BEGIN THE RECORDS
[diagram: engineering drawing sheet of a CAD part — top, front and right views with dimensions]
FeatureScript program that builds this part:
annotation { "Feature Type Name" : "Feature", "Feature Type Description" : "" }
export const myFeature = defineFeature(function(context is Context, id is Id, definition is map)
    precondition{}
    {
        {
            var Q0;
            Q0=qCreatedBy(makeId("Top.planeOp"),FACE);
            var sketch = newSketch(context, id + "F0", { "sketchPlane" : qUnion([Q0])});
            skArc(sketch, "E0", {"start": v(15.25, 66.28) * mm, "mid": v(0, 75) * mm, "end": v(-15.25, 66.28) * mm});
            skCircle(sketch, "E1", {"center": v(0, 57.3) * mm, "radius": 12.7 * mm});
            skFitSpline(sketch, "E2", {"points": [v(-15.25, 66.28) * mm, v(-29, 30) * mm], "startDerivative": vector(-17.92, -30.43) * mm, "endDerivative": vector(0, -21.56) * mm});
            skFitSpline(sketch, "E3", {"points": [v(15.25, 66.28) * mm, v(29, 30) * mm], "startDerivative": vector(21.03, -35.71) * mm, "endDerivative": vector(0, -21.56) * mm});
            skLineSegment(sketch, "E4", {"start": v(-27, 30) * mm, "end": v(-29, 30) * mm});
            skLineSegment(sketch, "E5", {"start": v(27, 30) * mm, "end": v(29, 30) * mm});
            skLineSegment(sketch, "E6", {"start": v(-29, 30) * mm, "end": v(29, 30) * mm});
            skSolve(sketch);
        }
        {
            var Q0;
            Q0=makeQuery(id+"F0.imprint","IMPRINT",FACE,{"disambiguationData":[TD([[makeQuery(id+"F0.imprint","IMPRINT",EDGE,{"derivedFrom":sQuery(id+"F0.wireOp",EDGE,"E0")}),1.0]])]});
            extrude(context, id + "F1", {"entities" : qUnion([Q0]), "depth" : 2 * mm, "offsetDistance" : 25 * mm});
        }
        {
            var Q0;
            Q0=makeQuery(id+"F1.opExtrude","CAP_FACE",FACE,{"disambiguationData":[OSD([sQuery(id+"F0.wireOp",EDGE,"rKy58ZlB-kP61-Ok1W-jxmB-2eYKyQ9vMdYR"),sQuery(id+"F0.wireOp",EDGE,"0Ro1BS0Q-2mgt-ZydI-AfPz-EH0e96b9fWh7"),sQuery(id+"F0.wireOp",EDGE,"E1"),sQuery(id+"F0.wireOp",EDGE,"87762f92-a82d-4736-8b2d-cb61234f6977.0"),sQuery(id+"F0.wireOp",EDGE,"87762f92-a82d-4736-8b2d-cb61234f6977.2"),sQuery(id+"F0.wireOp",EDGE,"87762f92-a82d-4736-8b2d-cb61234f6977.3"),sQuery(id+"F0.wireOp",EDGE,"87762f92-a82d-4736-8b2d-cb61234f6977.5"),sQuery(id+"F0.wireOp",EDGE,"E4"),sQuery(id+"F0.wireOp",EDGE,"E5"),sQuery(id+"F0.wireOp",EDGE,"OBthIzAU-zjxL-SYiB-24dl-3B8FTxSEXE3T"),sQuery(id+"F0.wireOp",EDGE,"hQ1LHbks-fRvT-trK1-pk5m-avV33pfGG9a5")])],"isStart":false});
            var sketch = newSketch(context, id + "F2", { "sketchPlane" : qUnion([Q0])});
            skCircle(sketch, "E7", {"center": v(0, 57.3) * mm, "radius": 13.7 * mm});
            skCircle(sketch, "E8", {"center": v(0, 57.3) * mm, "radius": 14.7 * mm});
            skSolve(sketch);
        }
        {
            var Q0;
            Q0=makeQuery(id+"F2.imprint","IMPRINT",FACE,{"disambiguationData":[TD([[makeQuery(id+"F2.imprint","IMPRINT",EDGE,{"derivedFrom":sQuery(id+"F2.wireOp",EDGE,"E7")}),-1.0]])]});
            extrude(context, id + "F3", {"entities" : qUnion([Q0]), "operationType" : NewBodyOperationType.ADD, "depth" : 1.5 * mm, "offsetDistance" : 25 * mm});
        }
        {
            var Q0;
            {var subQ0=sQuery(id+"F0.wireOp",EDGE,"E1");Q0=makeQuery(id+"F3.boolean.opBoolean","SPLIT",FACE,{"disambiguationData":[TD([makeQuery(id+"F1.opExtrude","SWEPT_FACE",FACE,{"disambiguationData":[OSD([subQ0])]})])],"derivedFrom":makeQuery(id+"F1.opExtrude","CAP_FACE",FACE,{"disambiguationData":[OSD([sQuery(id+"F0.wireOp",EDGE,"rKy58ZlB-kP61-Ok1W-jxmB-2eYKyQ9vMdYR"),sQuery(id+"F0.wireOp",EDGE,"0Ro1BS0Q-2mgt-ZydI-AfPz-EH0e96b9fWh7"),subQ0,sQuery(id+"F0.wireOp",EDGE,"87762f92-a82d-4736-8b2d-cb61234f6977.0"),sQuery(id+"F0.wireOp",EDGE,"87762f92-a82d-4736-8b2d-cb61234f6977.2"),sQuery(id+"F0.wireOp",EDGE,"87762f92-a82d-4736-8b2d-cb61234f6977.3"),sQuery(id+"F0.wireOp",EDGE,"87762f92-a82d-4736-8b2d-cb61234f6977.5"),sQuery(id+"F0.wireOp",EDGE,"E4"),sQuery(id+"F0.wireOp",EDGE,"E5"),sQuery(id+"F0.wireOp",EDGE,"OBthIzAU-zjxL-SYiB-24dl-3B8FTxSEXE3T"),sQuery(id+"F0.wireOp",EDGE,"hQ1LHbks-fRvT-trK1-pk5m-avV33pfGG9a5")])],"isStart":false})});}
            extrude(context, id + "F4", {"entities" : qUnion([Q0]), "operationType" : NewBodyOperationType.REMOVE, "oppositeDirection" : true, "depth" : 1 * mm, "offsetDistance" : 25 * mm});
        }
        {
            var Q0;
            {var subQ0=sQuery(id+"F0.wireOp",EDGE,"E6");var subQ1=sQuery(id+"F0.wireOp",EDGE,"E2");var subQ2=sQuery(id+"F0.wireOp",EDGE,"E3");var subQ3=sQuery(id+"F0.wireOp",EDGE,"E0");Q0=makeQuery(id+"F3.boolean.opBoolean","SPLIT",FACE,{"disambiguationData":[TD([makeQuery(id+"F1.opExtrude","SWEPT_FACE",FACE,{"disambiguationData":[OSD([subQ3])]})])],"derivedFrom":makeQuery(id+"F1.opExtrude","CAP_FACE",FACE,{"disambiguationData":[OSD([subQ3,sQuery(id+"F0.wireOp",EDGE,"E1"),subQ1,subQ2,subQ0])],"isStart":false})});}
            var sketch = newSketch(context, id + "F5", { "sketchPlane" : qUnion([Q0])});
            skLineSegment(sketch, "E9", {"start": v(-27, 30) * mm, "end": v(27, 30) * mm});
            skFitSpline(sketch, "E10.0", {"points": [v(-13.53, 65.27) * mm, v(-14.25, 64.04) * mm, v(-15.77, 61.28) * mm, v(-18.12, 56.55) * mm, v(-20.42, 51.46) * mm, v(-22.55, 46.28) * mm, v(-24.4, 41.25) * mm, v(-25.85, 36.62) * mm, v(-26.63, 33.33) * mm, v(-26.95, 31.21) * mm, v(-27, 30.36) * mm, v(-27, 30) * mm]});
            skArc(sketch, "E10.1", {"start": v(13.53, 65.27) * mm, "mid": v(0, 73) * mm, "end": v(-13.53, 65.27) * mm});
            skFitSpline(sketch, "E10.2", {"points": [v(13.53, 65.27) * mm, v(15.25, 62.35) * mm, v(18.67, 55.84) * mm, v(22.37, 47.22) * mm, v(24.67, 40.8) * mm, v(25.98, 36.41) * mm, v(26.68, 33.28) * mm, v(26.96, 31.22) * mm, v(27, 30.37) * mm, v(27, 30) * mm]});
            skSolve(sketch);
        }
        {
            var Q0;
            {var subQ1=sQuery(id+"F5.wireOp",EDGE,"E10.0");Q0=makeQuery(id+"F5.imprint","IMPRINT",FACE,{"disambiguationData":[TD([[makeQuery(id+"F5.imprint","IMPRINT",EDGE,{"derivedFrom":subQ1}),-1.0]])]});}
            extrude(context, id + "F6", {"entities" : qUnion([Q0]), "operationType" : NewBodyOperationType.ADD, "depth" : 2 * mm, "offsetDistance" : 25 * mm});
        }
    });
END THE RECORDS
THE PROBLEM: Which of the lines above contain the string "skArc"? Report every one of them in full. Case counts.

EXERCISE RESULT:
            skArc(sketch, "E0", {"start": v(15.25, 66.28) * mm, "mid": v(0, 75) * mm, "end": v(-15.25, 66.28) * mm});
            skArc(sketch, "E10.1", {"start": v(13.53, 65.27) * mm, "mid": v(0, 73) * mm, "end": v(-13.53, 65.27) * mm});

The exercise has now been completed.